The values of βˆ1,OLS, and of AVar ˆ (βˆ1,OLS) are both 1.858. The value of AVar ˆ (βˆ1,OLS)R is 1.910. Overall, the value of AVar ˆ (βˆ1,OLS)R is a more accurate estimate of the asymptotic variance of βˆ1,OLS than the value of AVar ˆ (βˆ1,OLS) Now generate a sample of size 100 from a non-linear model: Y = α + βX + γX 2 + U. Use OLS to estimate β. Is the estimate of β significantly different from 1 at the 5% level? The estimate of β is significantly different from 1 at the 5% level. Overall, the estimate of β is significantly different from 1 at the 5% level.
The proportion of confidence intervals that contain the true value of β1 is 0.95 for the first case and 0.96 for the second case. Overall, the proportion of confidence intervals that contain the true value of β1 is higher for the second case, which uses robust standard errors.
The proportion of confidence intervals that contain the true value of β1 is 0.95 for the first case and 0.96 for the second case. Overall, the proportion of confidence intervals that contain the true value of β1 is higher for the second case, which uses robust standard errors. In the case where γ=0, the assumption of homoskedasticity is correct and the two estimators of the asymptotic variance will be equal. However, in the general case where γ 6= 0, the robust estimator of the asymptotic variance will be more accurate, and so should be used.
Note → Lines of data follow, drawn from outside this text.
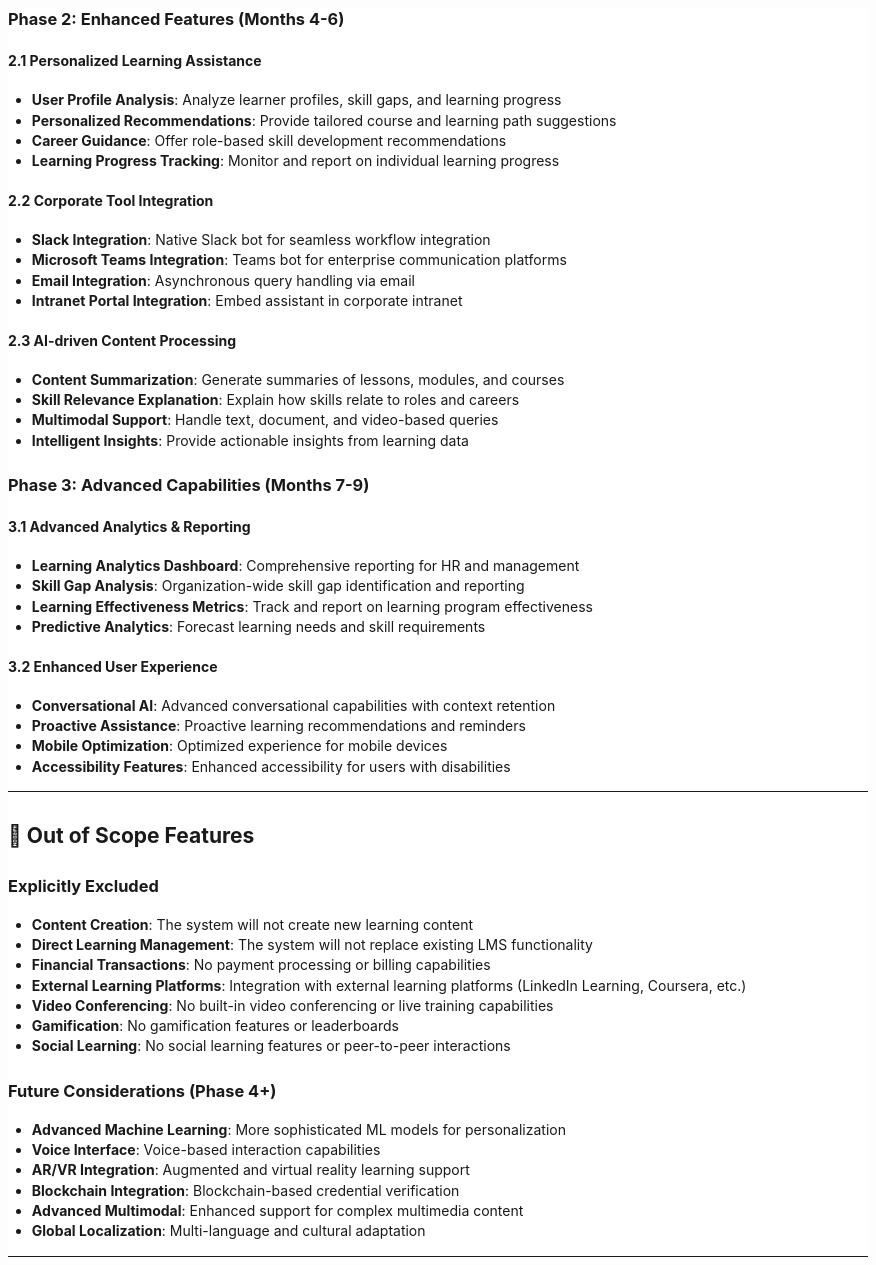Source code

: ### Phase 2: Enhanced Features (Months 4-6)
#### 2.1 Personalized Learning Assistance
- **User Profile Analysis**: Analyze learner profiles, skill gaps, and learning progress
- **Personalized Recommendations**: Provide tailored course and learning path suggestions
- **Career Guidance**: Offer role-based skill development recommendations
- **Learning Progress Tracking**: Monitor and report on individual learning progress

#### 2.2 Corporate Tool Integration
- **Slack Integration**: Native Slack bot for seamless workflow integration
- **Microsoft Teams Integration**: Teams bot for enterprise communication platforms
- **Email Integration**: Asynchronous query handling via email
- **Intranet Portal Integration**: Embed assistant in corporate intranet

#### 2.3 AI-driven Content Processing
- **Content Summarization**: Generate summaries of lessons, modules, and courses
- **Skill Relevance Explanation**: Explain how skills relate to roles and careers
- **Multimodal Support**: Handle text, document, and video-based queries
- **Intelligent Insights**: Provide actionable insights from learning data

### Phase 3: Advanced Capabilities (Months 7-9)
#### 3.1 Advanced Analytics & Reporting
- **Learning Analytics Dashboard**: Comprehensive reporting for HR and management
- **Skill Gap Analysis**: Organization-wide skill gap identification and reporting
- **Learning Effectiveness Metrics**: Track and report on learning program effectiveness
- **Predictive Analytics**: Forecast learning needs and skill requirements

#### 3.2 Enhanced User Experience
- **Conversational AI**: Advanced conversational capabilities with context retention
- **Proactive Assistance**: Proactive learning recommendations and reminders
- **Mobile Optimization**: Optimized experience for mobile devices
- **Accessibility Features**: Enhanced accessibility for users with disabilities

---

## 🚫 Out of Scope Features

### Explicitly Excluded
- **Content Creation**: The system will not create new learning content
- **Direct Learning Management**: The system will not replace existing LMS functionality
- **Financial Transactions**: No payment processing or billing capabilities
- **External Learning Platforms**: Integration with external learning platforms (LinkedIn Learning, Coursera, etc.)
- **Video Conferencing**: No built-in video conferencing or live training capabilities
- **Gamification**: No gamification features or leaderboards
- **Social Learning**: No social learning features or peer-to-peer interactions

### Future Considerations (Phase 4+)
- **Advanced Machine Learning**: More sophisticated ML models for personalization
- **Voice Interface**: Voice-based interaction capabilities
- **AR/VR Integration**: Augmented and virtual reality learning support
- **Blockchain Integration**: Blockchain-based credential verification
- **Advanced Multimodal**: Enhanced support for complex multimedia content
- **Global Localization**: Multi-language and cultural adaptation

---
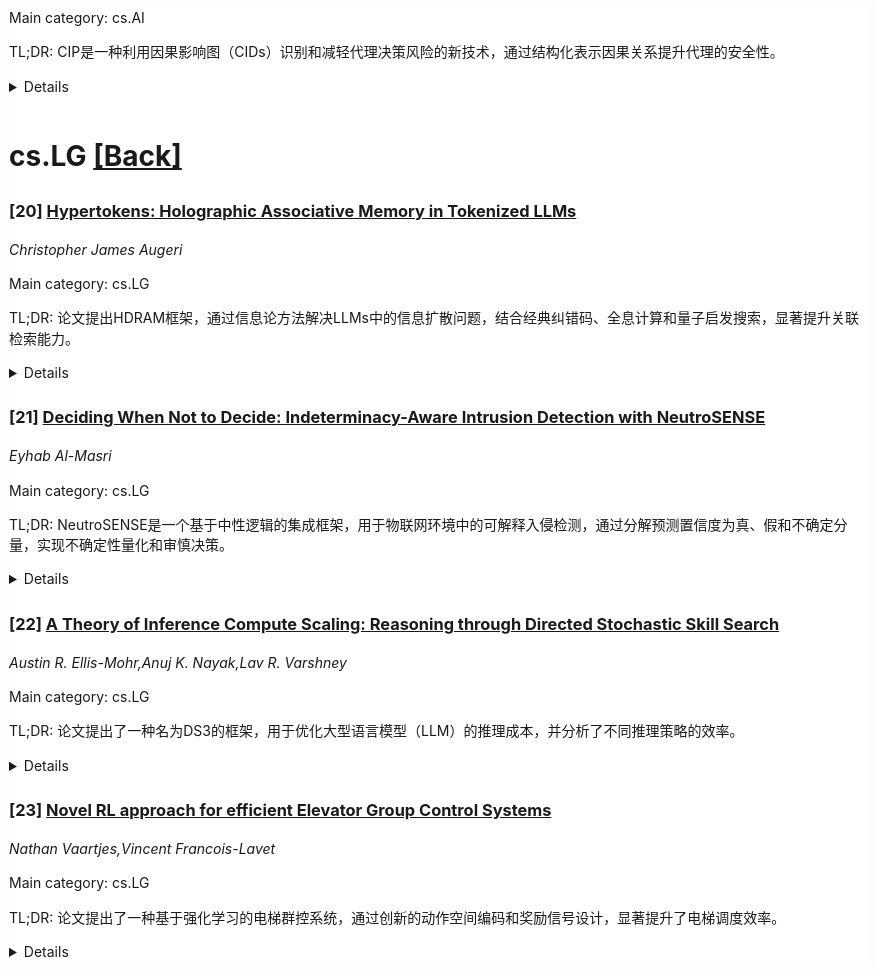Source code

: Main category: cs.AI

TL;DR: CIP是一种利用因果影响图（CIDs）识别和减轻代理决策风险的新技术，通过结构化表示因果关系提升代理的安全性。


<details><summary>Details</summary></details>


<div id='cs.LG'></div>

# cs.LG [[Back]](#toc)

### [20] [Hypertokens: Holographic Associative Memory in Tokenized LLMs](https://arxiv.org/abs/2507.00002)
*Christopher James Augeri*

Main category: cs.LG

TL;DR: 论文提出HDRAM框架，通过信息论方法解决LLMs中的信息扩散问题，结合经典纠错码、全息计算和量子启发搜索，显著提升关联检索能力。


<details><summary>Details</summary></details>


### [21] [Deciding When Not to Decide: Indeterminacy-Aware Intrusion Detection with NeutroSENSE](https://arxiv.org/abs/2507.00003)
*Eyhab Al-Masri*

Main category: cs.LG

TL;DR: NeutroSENSE是一个基于中性逻辑的集成框架，用于物联网环境中的可解释入侵检测，通过分解预测置信度为真、假和不确定分量，实现不确定性量化和审慎决策。


<details><summary>Details</summary></details>


### [22] [A Theory of Inference Compute Scaling: Reasoning through Directed Stochastic Skill Search](https://arxiv.org/abs/2507.00004)
*Austin R. Ellis-Mohr,Anuj K. Nayak,Lav R. Varshney*

Main category: cs.LG

TL;DR: 论文提出了一种名为DS3的框架，用于优化大型语言模型（LLM）的推理成本，并分析了不同推理策略的效率。


<details><summary>Details</summary></details>


### [23] [Novel RL approach for efficient Elevator Group Control Systems](https://arxiv.org/abs/2507.00011)
*Nathan Vaartjes,Vincent Francois-Lavet*

Main category: cs.LG

TL;DR: 论文提出了一种基于强化学习的电梯群控系统，通过创新的动作空间编码和奖励信号设计，显著提升了电梯调度效率。


<details><summary>Details</summary></details>
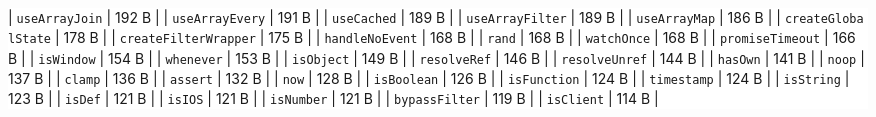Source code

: | `useArrayJoin`        | 192 B       |
| `useArrayEvery`       | 191 B       |
| `useCached`           | 189 B       |
| `useArrayFilter`      | 189 B       |
| `useArrayMap`         | 186 B       |
| `createGlobalState`   | 178 B       |
| `createFilterWrapper` | 175 B       |
| `handleNoEvent`       | 168 B       |
| `rand`                | 168 B       |
| `watchOnce`           | 168 B       |
| `promiseTimeout`      | 166 B       |
| `isWindow`            | 154 B       |
| `whenever`            | 153 B       |
| `isObject`            | 149 B       |
| `resolveRef`          | 146 B       |
| `resolveUnref`        | 144 B       |
| `hasOwn`              | 141 B       |
| `noop`                | 137 B       |
| `clamp`               | 136 B       |
| `assert`              | 132 B       |
| `now`                 | 128 B       |
| `isBoolean`           | 126 B       |
| `isFunction`          | 124 B       |
| `timestamp`           | 124 B       |
| `isString`            | 123 B       |
| `isDef`               | 121 B       |
| `isIOS`               | 121 B       |
| `isNumber`            | 121 B       |
| `bypassFilter`        | 119 B       |
| `isClient`            | 114 B       |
.1 0 .2 0 .3 0 .4 0 .5 0 .6 0 .7 0 .8 0 .9 1 1 1 1.1 1 1.2 1 1.3 1 1.4 1 1.5 1 1.6 1 1.7 1 1.8 1 1.9 1 2 For values of γ between 0 and 0.9, the robust estimator should be used. For values of γ between 0.9 and 2, the non-robust estimator should be used.
Cov(X,Z) is related to π1 by the following equation: Cov(X,Z) = π1 * Cov(Z,U) + Cov(X,U) Since Cov(Z,U) = 0, we can simplify this to: Cov(X,Z) = π1 * Cov(Z,U) + Cov(X,U)
The values of βˆ1,IV and AVar ˆ (βˆIV) are both 1.858. Overall, the values of βˆ1,IV and AVar ˆ (βˆIV) are both 1.858. The asymptotic distribution of βˆ 1,IV is approximately normal with mean β1 and variance AVar(βˆ IV). Use this to compute the 95% confidence interval for β1. (c) The confidence interval is (1.813, 1.903). Overall, the confidence interval is (1.813, 1.903).
The density of βˆ q 1,IV − β1 AVar ˆ (βˆ IV) is shifted to the right of the standard normal density. Overall, the density of βˆ q 1,IV − β1 AVar ˆ (βˆ IV) is shifted to the right of the standard normal density.
The proportion of confidence intervals that contain the true value of β1 is 0.95. Overall, the proportion of confidence intervals that contain the true value of β1 is 0.95.